# [What the task asks]
Copy every line of the entries below character for character, leaving out the pictures.

Collection entries
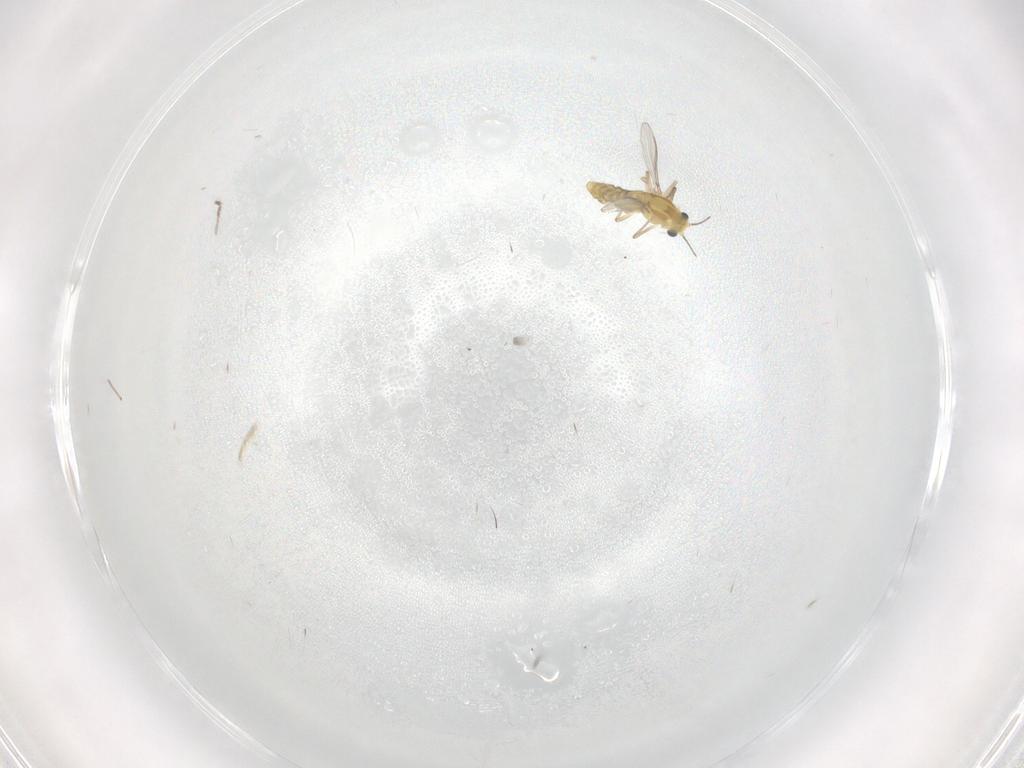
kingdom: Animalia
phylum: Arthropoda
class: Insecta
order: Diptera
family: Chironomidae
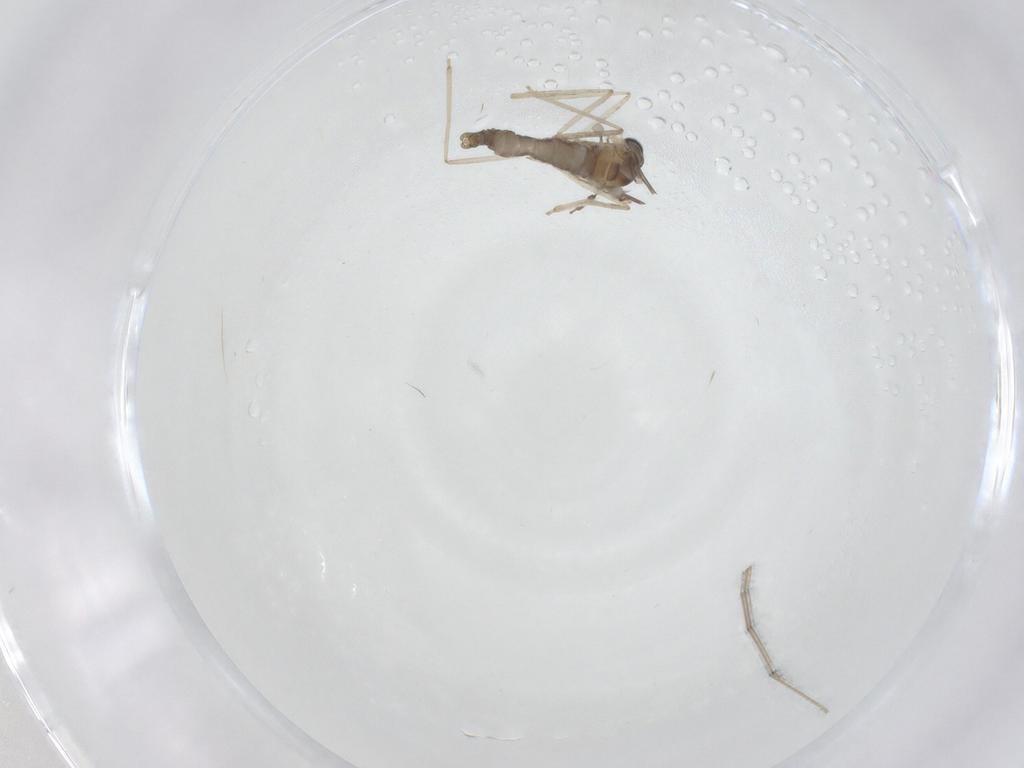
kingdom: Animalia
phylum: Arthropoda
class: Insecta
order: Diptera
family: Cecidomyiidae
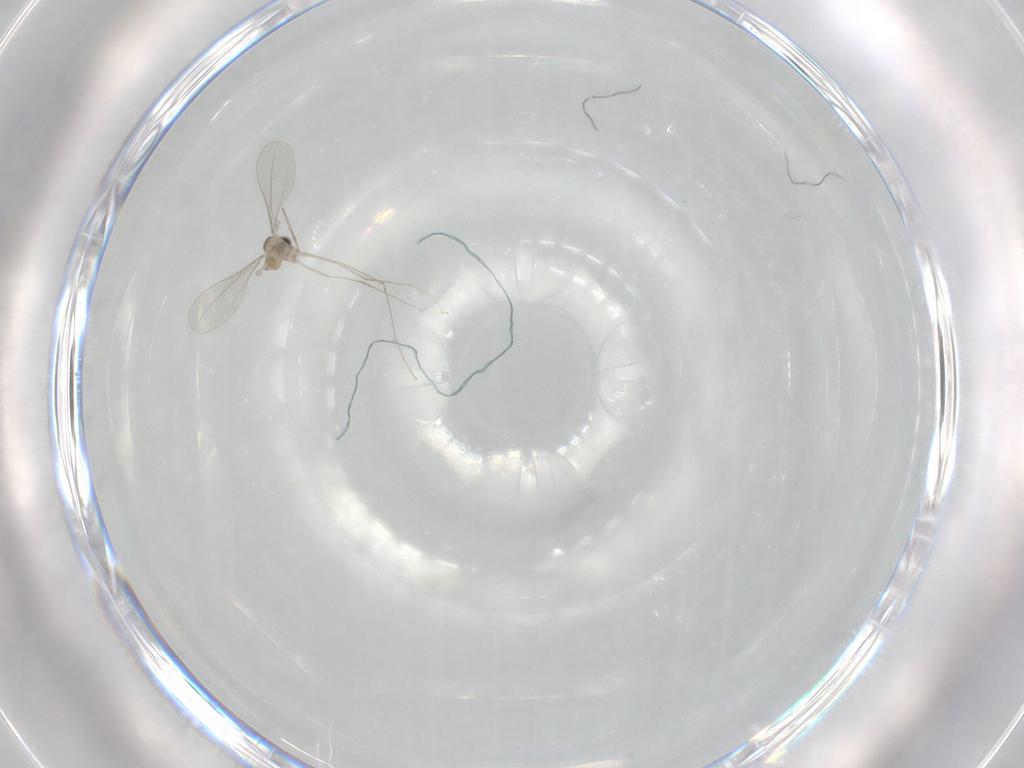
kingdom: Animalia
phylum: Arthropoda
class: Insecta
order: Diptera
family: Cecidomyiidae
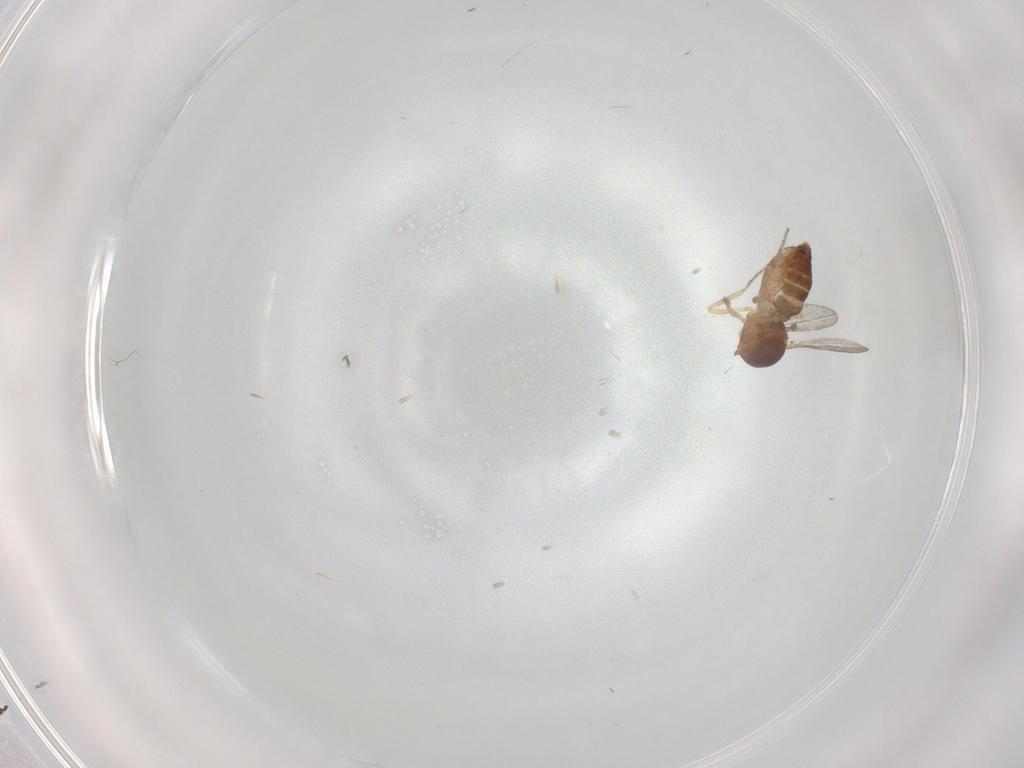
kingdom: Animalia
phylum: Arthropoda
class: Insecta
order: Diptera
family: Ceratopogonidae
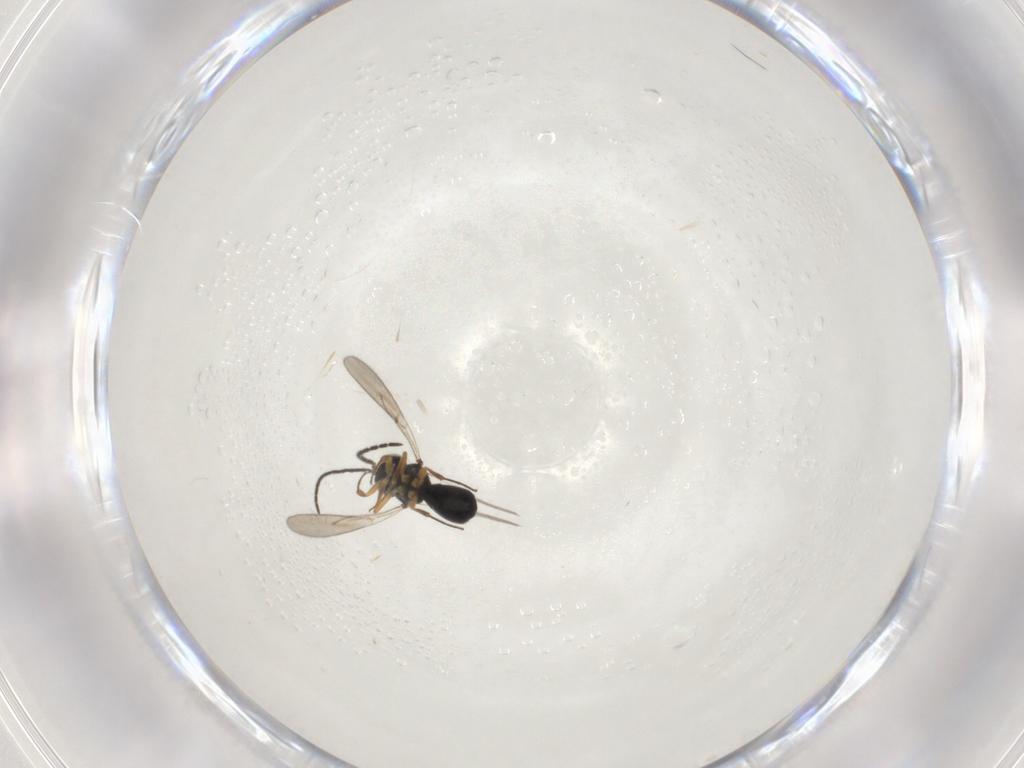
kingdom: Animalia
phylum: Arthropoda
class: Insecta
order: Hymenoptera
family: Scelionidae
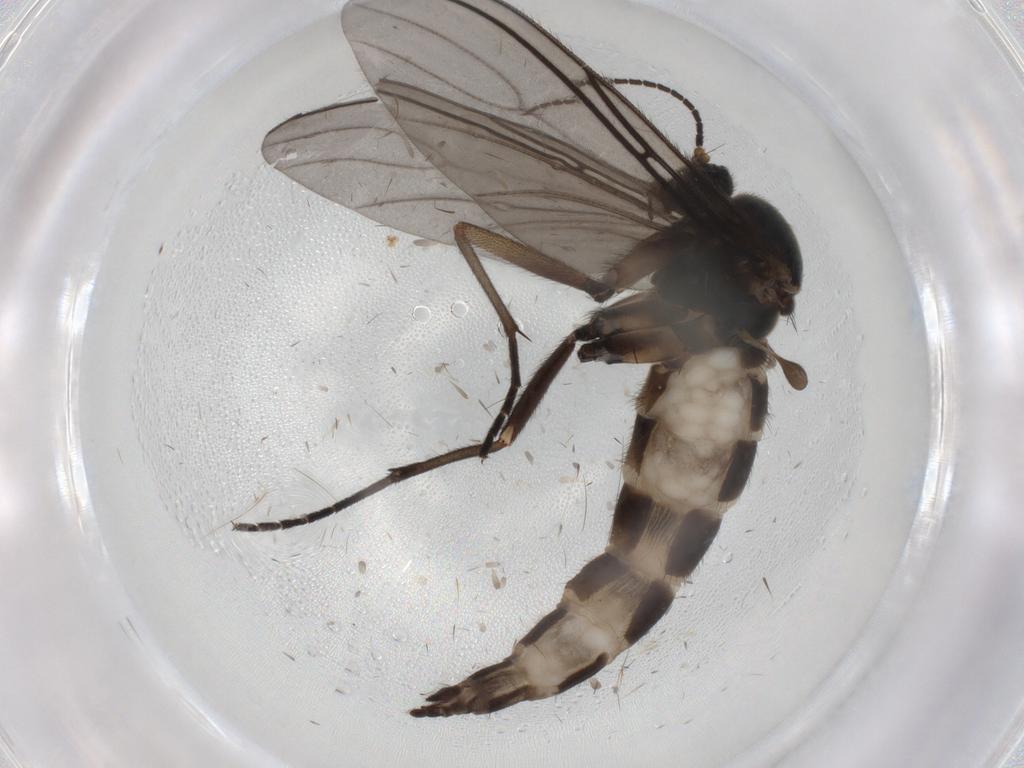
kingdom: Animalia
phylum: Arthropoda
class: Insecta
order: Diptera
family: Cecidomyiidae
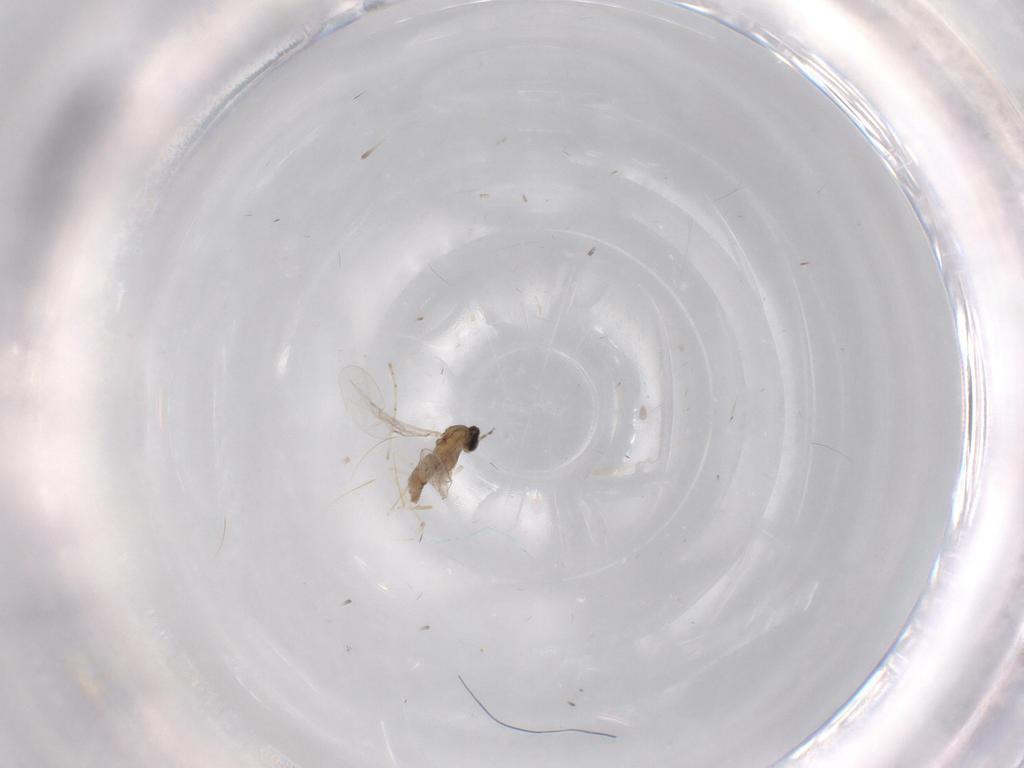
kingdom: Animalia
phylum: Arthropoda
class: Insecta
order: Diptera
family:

# [The result]
kingdom: Animalia
phylum: Arthropoda
class: Insecta
order: Diptera
family: Chironomidae
kingdom: Animalia
phylum: Arthropoda
class: Insecta
order: Diptera
family: Cecidomyiidae
kingdom: Animalia
phylum: Arthropoda
class: Insecta
order: Diptera
family: Cecidomyiidae
kingdom: Animalia
phylum: Arthropoda
class: Insecta
order: Diptera
family: Ceratopogonidae
kingdom: Animalia
phylum: Arthropoda
class: Insecta
order: Hymenoptera
family: Scelionidae
kingdom: Animalia
phylum: Arthropoda
class: Insecta
order: Diptera
family: Cecidomyiidae
kingdom: Animalia
phylum: Arthropoda
class: Insecta
order: Diptera
family:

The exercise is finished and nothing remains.